The data ->
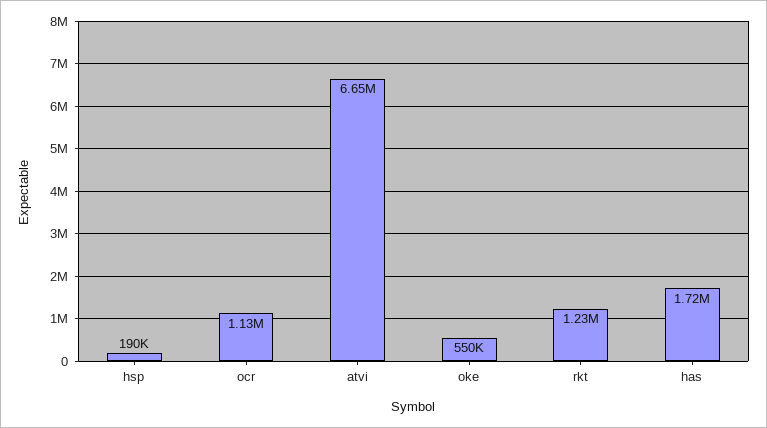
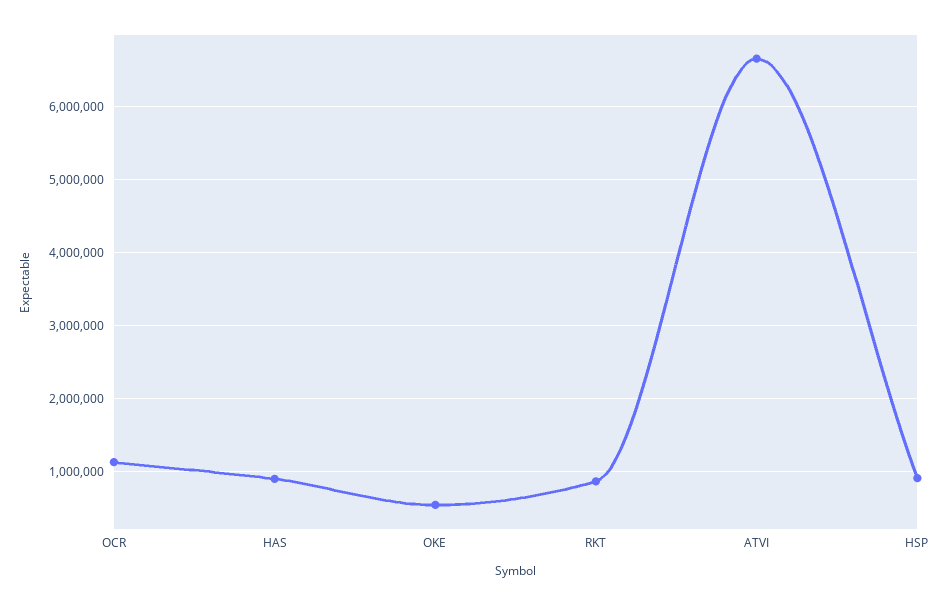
  {
-   "hsp": 190000,
+   "hsp": 900000,
    "ocr": 1130000,
    "atvi": 6650000,
    "oke": 550000,
-   "rkt": 1230000,
+   "rkt": 900000,
-   "has": 1720000
+   "has": 900000
  }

Aim of the task ->
Retype every entry word for word, but do not carry over the pictures.

Task output ->
  {
-   "hsp": 190000,
+   "hsp": 900000,
    "ocr": 1130000,
    "atvi": 6650000,
    "oke": 550000,
-   "rkt": 1230000,
+   "rkt": 900000,
-   "has": 1720000
+   "has": 900000
  }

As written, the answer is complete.